For purposes of this section, an employee may designate a parent, guardian, conservator, relative, or other designee of the employee as an agent to act on his or her behalf. A designation of an agent executed prior to the utilization review decision shall not be valid. The requesting physician may join with or otherwise assist the employee in seeking an independent medical review, and may advocate on behalf of the employee.

(k)

The administrative director or his or her designee shall expeditiously review requests and immediately notify the employee and the employer in writing as to whether the request for an independent medical review has been approved, in whole or in part, and, if not approved, the reasons therefor.
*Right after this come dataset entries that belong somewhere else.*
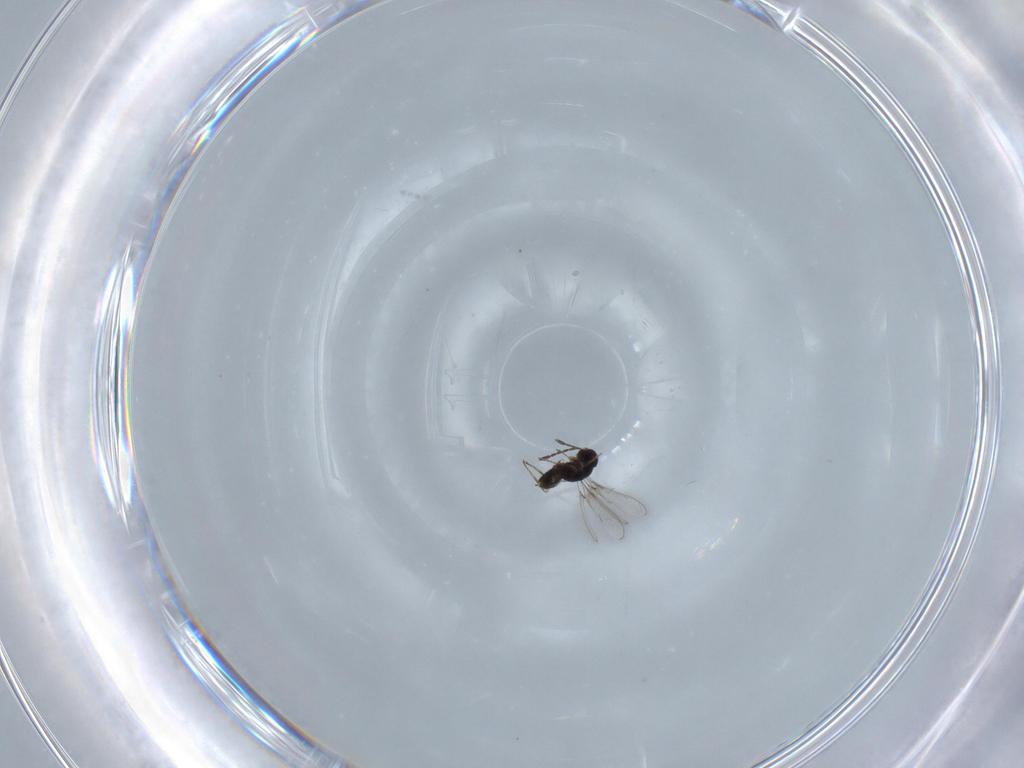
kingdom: Animalia
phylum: Arthropoda
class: Insecta
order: Hymenoptera
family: Mymaridae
If there appears to be any medical necessity issue, the dispute shall be resolved pursuant to an independent medical review, except that, unless the employer agrees that the case is eligible for independent medical review, a request for independent medical review shall be deferred if at the time of a utilization review decision the employer is also disputing liability for the treatment for any reason besides medical necessity.

(l)

Upon notice from the administrative director that an independent review organization has been assigned, the employer shall provide to the independent medical review organization all of the following documents within 10 days of notice of assignment:

(1)

A copy of all of the employee’s medical records in the possession of the employer or under the control of the employer relevant to each of the following:

(A)

The employee’s current medical condition.

(B)

The medical treatment being provided by the employer.

(C)

The disputed medical treatment requested by the employee.

(2)

A copy of all information provided to the employee by the employer concerning employer and provider decisions regarding the disputed treatment.

(3)

A copy of any materials the employee or the employee’s provider submitted to the employer in support of the employee’s request for the disputed treatment.

(4)

A copy of any other relevant documents or information used by the employer or its utilization review organization in determining whether the disputed treatment should have been provided, and any statements by the employer or its utilization review organization explaining the reasons for the decision to deny, modify, or delay the recommended treatment on the basis of medical necessity. The employer shall concurrently provide a copy of the documents required by this paragraph to the employee and the requesting physician, except that documents previously provided to the employee or physician need not be provided again if a list of those documents is provided.

(m)

Any newly developed or discovered relevant medical records in the possession of the employer after the initial documents are provided to the independent medical review organization shall be forwarded immediately to the independent medical review organization. The employer shall concurrently provide a copy of medical records required by this subdivision to the employee or the employee’s treating physician, unless the offer of medical records is declined or otherwise prohibited by law. The confidentiality of medical records shall be maintained pursuant to applicable state and federal laws.

(n)

If there is an imminent and serious threat to the health of the employee, as specified in subdivision (c)of Section 1374.33 of the Health and Safety Code, all necessary information and documents required by subdivision (l)shall be delivered to the independent medical review organization within 24 hours of approval of the request for review.

(o)

The employer shall promptly issue a notification to the employee, after submitting all of the required material to the independent medical review organization, that lists documents submitted and includes copies of material not previously provided to the employee or the employee’s designee.